An investigation by the anti-corruption police unit uncovered no proof of corruption or other wrongdoing in the financing of Jan Fischer’s presidential campaign. Mr Fischer, the finance minister in the current interim government, came under suspicion after unpaid debts were resolved quickly following his naming to the cabinet in July. The case was shelved by the state prosecutor overseeing it, Jan Lelek, after the police failed to produce evidence a crime was committed. He told the Czech News Agency he expected the police would do the same.
Trading firms’ obligation to check their business partners’ VAT records has won the Absurdity of the Year award, the organizers said on Thursday. The respective legislation, which came into force last year, was supposed to curb tax evasion. However, critics say the state in fact transferred its responsibility for tax collection onto private companies which have to make sure their business partners have paid the value added tax. If they fail to do so, the companies face the risk of themselves having to pay VAT for their business partners. The 7th annual Absurdity of the Year awards also highlighted the fact that the Czech authorities reject tax returns in the pdf format.
The Czech economy could return to recession, the vice governor of the Czech National Bank, Vladimír Tomšík, told an economic forum on Wednesday. Mr. Tomšík referred to recently released preliminary figures suggesting that there had been a 0.5 contraction in GDP in the third quarter of this year.

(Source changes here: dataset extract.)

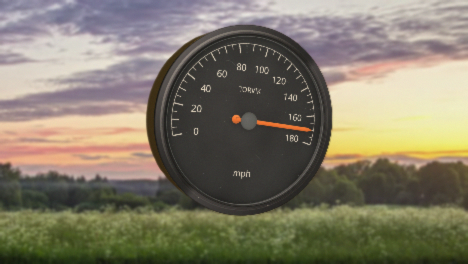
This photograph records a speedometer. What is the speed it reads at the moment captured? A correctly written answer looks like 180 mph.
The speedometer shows 170 mph
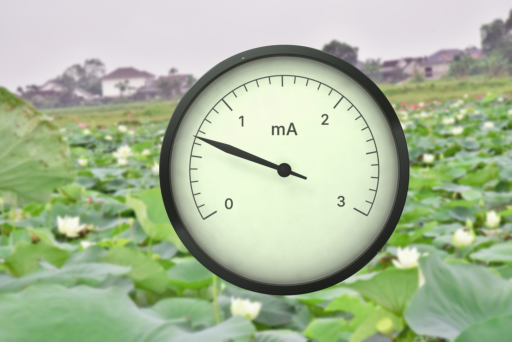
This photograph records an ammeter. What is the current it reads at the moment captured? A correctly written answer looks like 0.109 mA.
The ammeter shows 0.65 mA
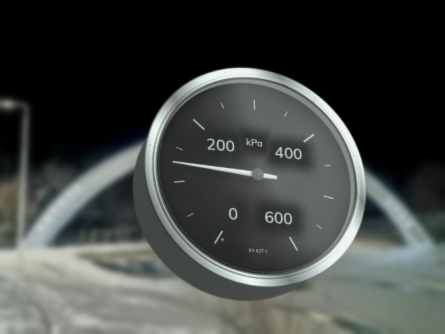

The previous quarter had seen the first growth in a year and a half, bringing to an end the Czech Republic’s longest ever recession. Mr. Tomšík said the central bank aimed to keep the Czech crown at around 27 to the euro, which is where it has been since the bank intervened to weaken it two weeks ago.
The government in resignation has approved a loan of CZK 1 billion to the country’s biggest health insurance company VZP. The minister of health, Martin Holcát, confirmed the decision after a cabinet meeting on Wednesday. The interest-free loan fills a large gap in the VZP’s budget and means it will now be able to meet payments for health procedures for the rest of this year. The government approved another loan, for CZK 700,000, three weeks ago. The combined figure is less than the CZK 2.5 billion that the loss-making insurer had been seeking.
The central bank’s recent intervention against the crown has triggered a shopping fever, the internet news site novinky.cz reports. Retailers and e-shops report a steep increase in sales particularly electronics where the predicted price hike is expected to be significant. Alza.cz says its sales have doubled since the announcement and internet stores selling electronics and household appliances report a 200 percent increase in sales. The National Bank is intervening on forex markets to weaken the crown which is expected to increase the price of imported goods, products made from imported materials and petrol.
Potential coalition partners, the Social Democrat and ANO parties, remain divided on tax policies, Social Democrat leader Bohuslav Sobotka said. The parties are in talks on forming a coalition government along with the Christian Democrats; they have agreed on a series of issues including austerity measures, ways to boost economic growth, and others; however, the ANO party refuses the Social Democrat plans to raise corporate taxes and to introduce property checks. Leaders of both parties are to meet again on Saturday.
The Czech power giant ČEZ will be allowed to keep its license to operate in Bulgaria, after the country’s energy regulator confirmed there was no reason to revoke it. Earlier this year, Bulgarian authorities launched an investigation into whether ČEZ was unfairly increasing electricity prices to its customers in response to widespread public protests that triggered the fall of the centre-right government. ČEZ rejected claims of irregular practices and said that if its license was revoked it would take the matter to a European court of law.
This week in business news: Prime Minister Rusnok voiced his support for the National Bank’s intervention against the crown; The national bank improves its prognosis for economic growth in 2014; Unexpectedly, the economy contracted in the third quarter by 0.5 percent; Bulgaria’s energy regulator has allowed ČEZ to keep its distribution license in the country; Ryanair will renew flights between Dublin and Prague; Amazon faces opposition from local residents; Petr Kellner’s PPF buys the O2 Arena in Prague.